Fox-TV has taken President Bush up on his request and will produce a special edition of "America's Most Wanted" -- throwing the light of publicity on Osama bin Laden and his terrorist cronies.
John Walsh, the show's host, told the New York Times that White House aide Scott Sforza called him on Tuesday and told him that administration staffers had come up with the idea during a brainstorming session at the White House.
"He told me they were sitting around a table talking about how the American public is frustrated, angry and heartbroken, and want to do something, and `America's Most Wanted' does something," said Walsh.
He said the White House hoped his collaboration would not only help law enforcement agencies, but also relieve Americans' thirst for vengeance, according to the Times.
"The evidence is clear that the show catches criminals," said James Wilkensen, the deputy White House communications director. "The show can be of help in the president's desire to bring the terrorists to justice."
According to the newspaper, White House officials contacted News Corp. president and CEO Peter Chernin and asked him to find time for the special broadcast after they learned that Fox had pre-empted the next three episodes of the show to make room for Major League Baseball playoffs.
The "America's Most Wanted" special airs Friday night (at 9 ET), replacing the new drama "Pasadena," which has gotten off to a less than spectacular start in the ratings.
(Thanks to UPI Hollywood Reporter Pat Nason)
THINGS WE DON'T UNDERSTAND
New York Mayor Rudy Giuliani is saying "no thanks" to a Saudi prince's $10 million.
Apparently he didn't like the guy's comments about U.S. foreign policy.
Prince Alwaleed Bin Talal Bin Abdulaziz Alsaud --- listed by Forbes magazine as the sixth wealthiest man in the world -- attended a memorial service at Ground Zero Thursday, exactly one month after the terrorist attacks on the World Trade Center in New York City.

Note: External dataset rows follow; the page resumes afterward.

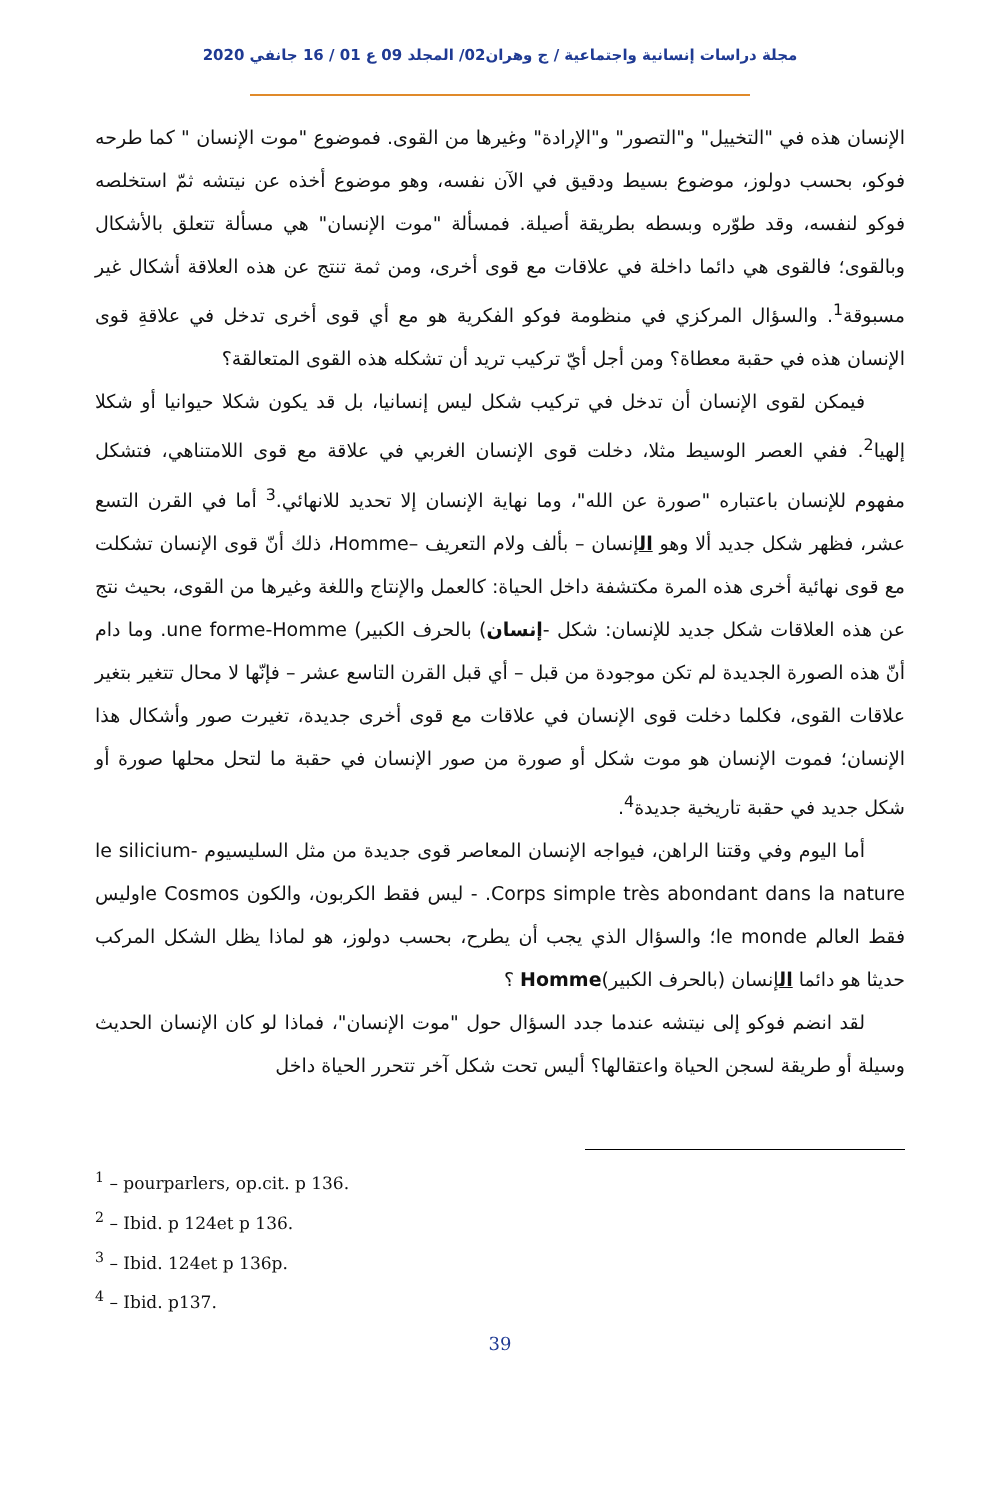مجلة دراسات إنسانية واجتماعية / ج وهران02/ المجلد 09 ع 01 / 16 جانفي 2020
الإنسان هذه في "التخييل" و"التصور" و"الإرادة" وغيرها من القوى. فموضوع "موت الإنسان " كما طرحه فوكو، بحسب دولوز، موضوع بسيط ودقيق في الآن نفسه، وهو موضوع أخذه عن نيتشه ثمّ استخلصه فوكو لنفسه، وقد طوّره وبسطه بطريقة أصيلة. فمسألة "موت الإنسان" هي مسألة تتعلق بالأشكال وبالقوى؛ فالقوى هي دائما داخلة في علاقات مع قوى أخرى، ومن ثمة تنتج عن هذه العلاقة أشكال غير مسبوقة<sup>1</sup>. والسؤال المركزي في منظومة فوكو الفكرية هو مع أي قوى أخرى تدخل في علاقةِ قوى الإنسان هذه في حقبة معطاة؟ ومن أجل أيّ تركيب تريد أن تشكله هذه القوى المتعالقة؟
فيمكن لقوى الإنسان أن تدخل في تركيب شكل ليس إنسانيا، بل قد يكون شكلا حيوانيا أو شكلا إلهيا<sup>2</sup>. ففي العصر الوسيط مثلا، دخلت قوى الإنسان الغربي في علاقة مع قوى اللامتناهي، فتشكل مفهوم للإنسان باعتباره "صورة عن الله"، وما نهاية الإنسان إلا تحديد للانهائي.<sup>3</sup> أما في القرن التسع عشر، فظهر شكل جديد ألا وهو الإنسان – بألف ولام التعريف –Homme، ذلك أنّ قوى الإنسان تشكلت مع قوى نهائية أخرى هذه المرة مكتشفة داخل الحياة: كالعمل والإنتاج واللغة وغيرها من القوى، بحيث نتج عن هذه العلاقات شكل جديد للإنسان: شكل -إنسان) بالحرف الكبير) une forme-Homme. وما دام أنّ هذه الصورة الجديدة لم تكن موجودة من قبل – أي قبل القرن التاسع عشر – فإنّها لا محال تتغير بتغير علاقات القوى، فكلما دخلت قوى الإنسان في علاقات مع قوى أخرى جديدة، تغيرت صور وأشكال هذا الإنسان؛ فموت الإنسان هو موت شكل أو صورة من صور الإنسان في حقبة ما لتحل محلها صورة أو شكل جديد في حقبة تاريخية جديدة<sup>4</sup>.
أما اليوم وفي وقتنا الراهن، فيواجه الإنسان المعاصر قوى جديدة من مثل السليسيوم le silicium- Corps simple très abondant dans la nature. - ليس فقط الكربون، والكون le Cosmosوليس فقط العالم le monde؛ والسؤال الذي يجب أن يطرح، بحسب دولوز، هو لماذا يظل الشكل المركب حديثا هو دائما الإنسان (بالحرف الكبير)Homme ؟
لقد انضم فوكو إلى نيتشه عندما جدد السؤال حول "موت الإنسان"، فماذا لو كان الإنسان الحديث وسيلة أو طريقة لسجن الحياة واعتقالها؟ أليس تحت شكل آخر تتحرر الحياة داخل
<sup>1</sup> – pourparlers, op.cit. p 136.
<sup>2</sup> – Ibid. p 124et p 136.
<sup>3</sup> – Ibid. 124et p 136p.
<sup>4</sup> – Ibid. p137.
39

He gave Giuliani a check for $10 million for the Twin Towers Fund, a fund started by the mayor to aid the families of city workers who lost a family member at the World Trade Center.

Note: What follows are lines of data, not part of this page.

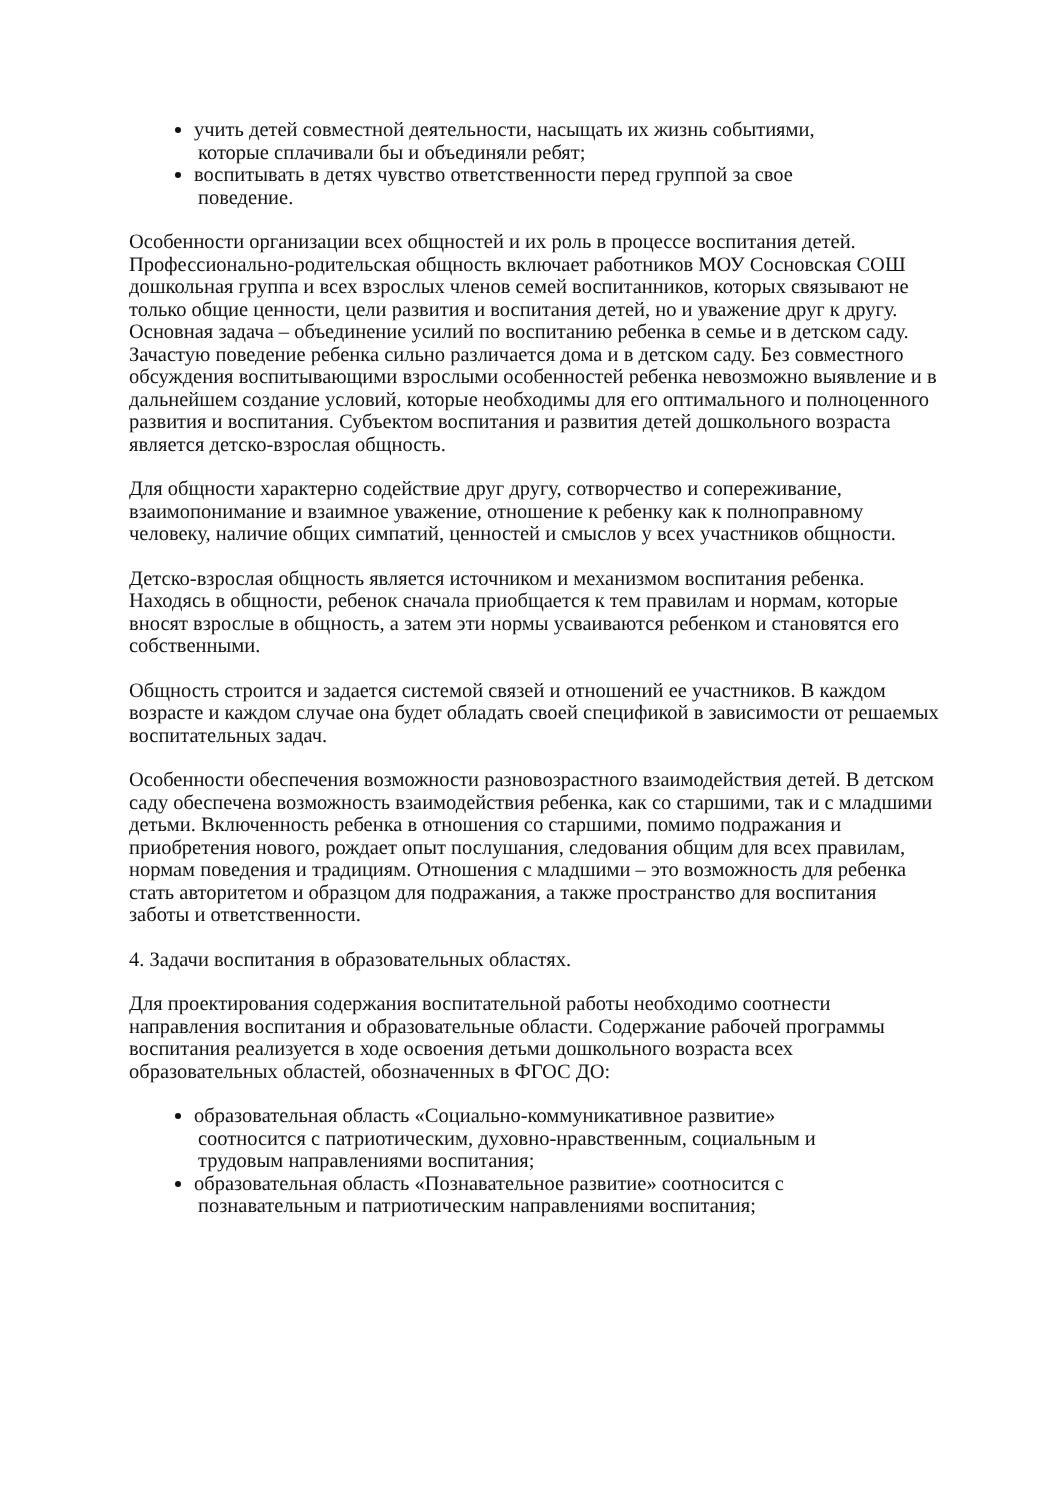учить детей совместной деятельности, насыщать их жизнь событиями,
которые сплачивали бы и объединяли ребят;
воспитывать в детях чувство ответственности перед группой за свое
поведение.
Особенности организации всех общностей и их роль в процессе воспитания детей. Профессионально-родительская общность включает работников МОУ Сосновская СОШ дошкольная группа и всех взрослых членов семей воспитанников, которых связывают не только общие ценности, цели развития и воспитания детей, но и уважение друг к другу. Основная задача – объединение усилий по воспитанию ребенка в семье и в детском саду. Зачастую поведение ребенка сильно различается дома и в детском саду. Без совместного обсуждения воспитывающими взрослыми особенностей ребенка невозможно выявление и в дальнейшем создание условий, которые необходимы для его оптимального и полноценного развития и воспитания. Субъектом воспитания и развития детей дошкольного возраста является детско-взрослая общность.
Для общности характерно содействие друг другу, сотворчество и сопереживание, взаимопонимание и взаимное уважение, отношение к ребенку как к полноправному человеку, наличие общих симпатий, ценностей и смыслов у всех участников общности.
Детско-взрослая общность является источником и механизмом воспитания ребенка. Находясь в общности, ребенок сначала приобщается к тем правилам и нормам, которые вносят взрослые в общность, а затем эти нормы усваиваются ребенком и становятся его собственными.
Общность строится и задается системой связей и отношений ее участников. В каждом возрасте и каждом случае она будет обладать своей спецификой в зависимости от решаемых воспитательных задач.
Особенности обеспечения возможности разновозрастного взаимодействия детей. В детском саду обеспечена возможность взаимодействия ребенка, как со старшими, так и с младшими детьми. Включенность ребенка в отношения со старшими, помимо подражания и приобретения нового, рождает опыт послушания, следования общим для всех правилам, нормам поведения и традициям. Отношения с младшими – это возможность для ребенка стать авторитетом и образцом для подражания, а также пространство для воспитания заботы и ответственности.
4. Задачи воспитания в образовательных областях.
Для проектирования содержания воспитательной работы необходимо соотнести направления воспитания и образовательные области. Содержание рабочей программы воспитания реализуется в ходе освоения детьми дошкольного возраста всех образовательных областей, обозначенных в ФГОС ДО:
образовательная область «Социально-коммуникативное развитие»
соотносится с патриотическим, духовно-нравственным, социальным и
трудовым направлениями воспитания;
образовательная область «Познавательное развитие» соотносится с
познавательным и патриотическим направлениями воспитания;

But then Alwaleed's aide handed out a statement to reporters. In it, the prince said the United States should examine "some of the issues that led to such a criminal attack," such as its policy in the Middle East.
Giuliani called the statement "highly irresponsible and very, very dangerous." In his words: "There is no justification for (the attacks). The people who did it lost any right to ask for justification for it when they slaughtered four or five thousand innocent people and to suggest that there's a justification for it only invites this happening in the future."
NEWS OF OTHER LIFE FORMS
Some 250,000 people are expected this weekend in the "Pumpkin Capital of the World" to pay homage to The Great Gourd as Half Moon Bay, Calif., celebrates its 31st annual Art and Pumpkin Festival.
The highlights will include the display of this year's winner of Monday's Safeway World Championship Pumpkin Weigh-Off --- a 1,016-pound behemouth grown by Steve Daletas of Pleasant Hill, Oregon. Daletas drove the Volkswagen-sized gourd to the festival in the back of his pick-up truck --- eliciting stares, finger-pointing and waves from other motorists along the way.
The festival takes place Oct. 13-14 (from 10 a.m. to 5 p.m. PT) on Half Moon Bay's Main Street.
TODAY'S SIGN THE WORLD IS ENDING
Two suburban Chicago middle-school students are being held in juvenile detention for allegedly spiking their science teacher's coffee with hydrochloric acid.
The incident occurred Wednesday at K.D. Waldo Middle School in Aurora, Ill., after the teacher left a study hall briefly to monitor the hall.
He was preparing for his next class and had warned the girls about the dangers of hydrochloric acid before leaving them in the room. The 13-year-old girl allegedly acted as a lookout while the 12-year-old poured acid into the teacher's coffee mug, a school official said.
The 31-year-old teacher suffered mouth burns and spit out the coffee after taking a sip. He was treated at a local hospital and released.
The girls have been charged as juveniles with felony aggravated battery.
AND FINALLY, TODAY'S UPLIFTING STORY
President Bush is asking "every child in America to earn or give a dollar" to help the children of Afghanistan, whom he says "are starving and are severely malnourished."
In an unusual final statement at the end of his first formal news conference Thursday evening, the president announced that the American Red Cross had set up a special fund for Afghan children.
"Their country has been through a great of war and suffering. Many children there are starving and are severely malnourished," Bush said. "One in three Afghan children is an orphan. Almost half suffer chronic malnutrition. And we can and must help them."
He called it "an opportunity to help others while teaching our own children a valuable lesson about service and character."
The president said children can send their dollar in an envelope marked "America's Fund For Afghan Children" to the White House at 1600 Pennsylvania Ave. in Washington, D.C.